Damit könnte das BSW der AfD bei der Wahl des Ministerpräsidenten zu einer Mehrheit verhelfen. Nach dem vorliegenden Bericht kann sich die Partei von Sahra Wagenknecht eine Zusammenarbeit mit der AfD vorstellen.
Das Wahlergebnis blieb zunächst offen. Das BSW lag lange zwischen 4,8 und fünf Prozent. Im weiteren Verlauf stabilisierte sich das Ergebnis bei fünf Prozent. Gegen 23 Uhr stand schließlich fest, dass die Partei die nötige Hürde überraschend überschritten hatte.
Im Fernsehen traten die BSW-Landesvorsitzende Claudia Wittig und die AfD-Bundesvorsitzende Alice Weidel betont harmonisch auf. Das deutet auf eine mögliche Annäherung beider Parteien hin, konkrete Vereinbarungen werden in dem Bericht jedoch nicht genannt.
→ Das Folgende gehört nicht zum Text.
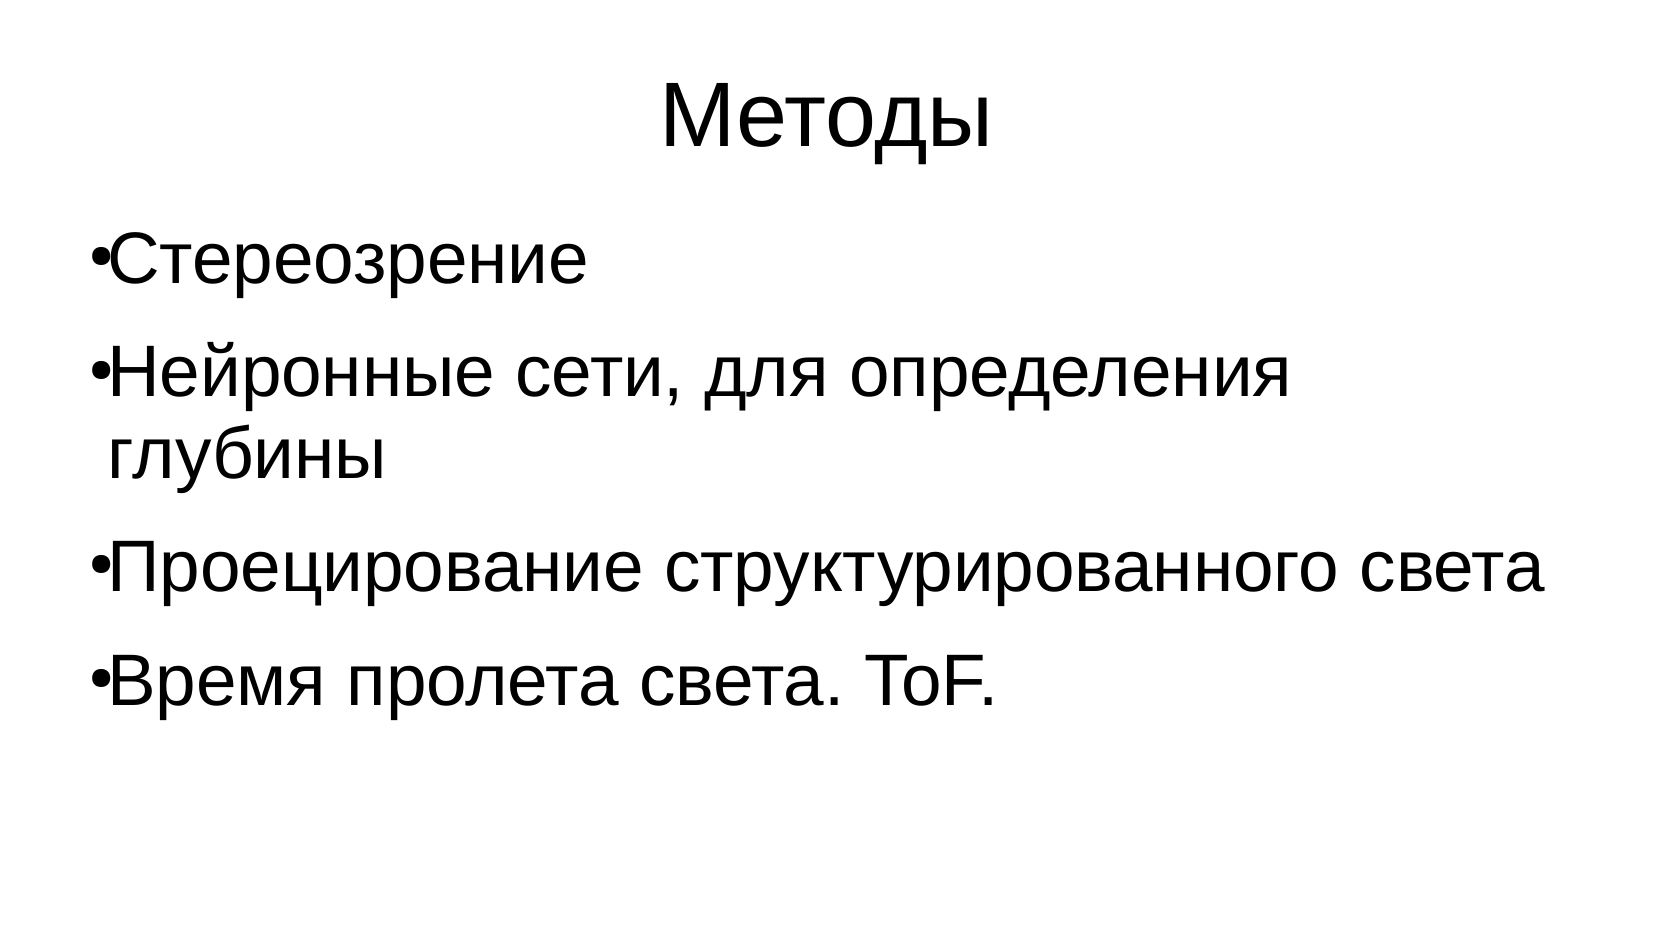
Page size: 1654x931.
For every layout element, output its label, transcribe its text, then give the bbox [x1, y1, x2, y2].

Die AfD feierte in Sachsen-Anhalt zugleich ein Rekordergebnis. Ihren Spitzenkandidaten Ulrich Siegmund sieht die Partei bereits als möglichen neuen Ministerpräsidenten – auch für den Fall, dass sie keine absolute Mehrheit erreicht.
Die Linke verfolgt nach den vorliegenden Informationen andere politische Pläne. Welche konkreten Mehrheiten sich im neuen Landtag bilden werden, bleibt damit offen.